I'm not sure about this.

For _"any"_ interactive Webapp, speed is important. If you have repeated
queries to/from, DB I/O does come into the picture when peak loads occur. So
right when you get lots of users, the site will be hit. I've seen this with
e-commerce (where user speed == $$$) where sure enough every peak time the
server(s) would begin to grind. Remember your max speed will be determined by
bandwidth. DB I/O will have some effect to slow response times. Maybe not as
much as bandwidth but it is still something you must consider. Not every site
is as extreme as e-commerce but the idea is still valid.

 _"... Every Web usability study I have conducted since 1994 has shown the
same thing: users beg us to speed up page downloads ..."_ ~
<http://www.useit.com/alertbox/9703a.html>

Why is it important? Well user perception is one.

user: _"Gee your application is slow compared to google, a bit slower than
amazon"_

developer: _"But google invests squillions in hardware, network connections .
Their applications run in memory. My apps run on fast hardware, I optomise for
small pages ...."_

user: _"... So, it still appears slow"_

If a user thinks your site is slow (and if you subscribe to the idea that you
are creating web applications as apposed to documents) you need to keep your
response times as close as possible to applications that people use every day.

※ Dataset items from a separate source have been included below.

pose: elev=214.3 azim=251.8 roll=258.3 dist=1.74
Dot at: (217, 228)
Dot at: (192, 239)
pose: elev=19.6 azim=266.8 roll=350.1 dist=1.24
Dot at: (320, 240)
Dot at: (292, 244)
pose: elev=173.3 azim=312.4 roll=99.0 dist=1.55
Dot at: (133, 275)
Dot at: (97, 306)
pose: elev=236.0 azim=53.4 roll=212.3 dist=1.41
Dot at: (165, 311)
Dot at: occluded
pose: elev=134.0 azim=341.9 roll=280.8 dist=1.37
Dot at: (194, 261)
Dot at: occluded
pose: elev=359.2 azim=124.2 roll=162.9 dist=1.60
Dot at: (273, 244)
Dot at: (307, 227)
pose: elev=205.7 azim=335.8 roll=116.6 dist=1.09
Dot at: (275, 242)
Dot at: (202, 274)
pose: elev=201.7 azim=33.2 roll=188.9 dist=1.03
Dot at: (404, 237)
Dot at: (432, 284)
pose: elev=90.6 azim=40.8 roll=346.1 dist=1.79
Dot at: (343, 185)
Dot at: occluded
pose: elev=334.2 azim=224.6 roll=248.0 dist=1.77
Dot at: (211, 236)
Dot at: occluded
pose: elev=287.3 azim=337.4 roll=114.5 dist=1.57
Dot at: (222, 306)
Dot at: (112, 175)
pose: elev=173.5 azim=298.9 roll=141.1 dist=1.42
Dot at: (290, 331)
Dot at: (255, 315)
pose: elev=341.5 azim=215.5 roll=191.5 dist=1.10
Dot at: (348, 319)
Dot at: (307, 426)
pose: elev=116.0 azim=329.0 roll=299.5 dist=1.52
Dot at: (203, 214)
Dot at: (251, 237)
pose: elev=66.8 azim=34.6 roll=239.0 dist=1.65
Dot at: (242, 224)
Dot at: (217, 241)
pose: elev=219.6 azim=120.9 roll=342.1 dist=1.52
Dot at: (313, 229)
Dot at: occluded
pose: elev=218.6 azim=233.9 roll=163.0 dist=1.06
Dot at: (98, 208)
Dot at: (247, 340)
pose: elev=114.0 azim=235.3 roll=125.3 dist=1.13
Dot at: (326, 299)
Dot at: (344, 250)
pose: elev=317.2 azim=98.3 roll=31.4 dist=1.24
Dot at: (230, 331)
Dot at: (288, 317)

It doesn't help that developers constantly throwing new (unoptomised)
techniques to do new things at the same time larger sites are optomising to
improve their load times, making comparisons between load times inevitable ~
<http://developer.yahoo.net/blog/archives/performance/>

------
bluishgreen
Street fighters tend to be very good at details (street fighters as in people
who never had formal training but kick ass). While dojo masters tend to be
good in abstractions (not necessarily the useful kind). I think a good
definition of a hacker is one who is good at both. I came from a dojo and got
my ass kicked several times by a few street fighters. Since then I am learning
the art of abstractions for details sake and not for its own sake.

------
brlewis
Details matter, but when he says the smartest people disdain abstractions, I
think he's off. The smartest people talk about certain selected details a lot.
Other details are appropriately abstracted.

------
ntoshev
It's a good observation. Smart people also tend to focus on the places where
one layer of abstraction leaks to the next.

------
aston
I don't think abstraction is even the right concept to be talking about here.
Being able to work with an abstraction doesn't imply ignorance of the details,
and ultimately the best code comes from people who know how to make
abstractions that are elegant and aren't leaky (which takes expertise in both
domains).

------
richcollins
I'm not sure I agree with Aaron's implicit definition of genius (one who has a
deep understanding of the details of things). I prefer to define genius as one
who fundamentally changes the way we think about the field in which is genius
operates.

By this definition, a genius can have an incredible talent for a field without
having deconstructed the way their talent comes into being. They work on
intuition. It is up to the people the follow them to figure out how they did
it.

------
edw519
The system was down, costing the owner $10,000 per hour. No one could get it
back up.

A "genius" was consulted, and after snooping around for a few minutes, logged
in, and changed one byte. Everything worked perfectly.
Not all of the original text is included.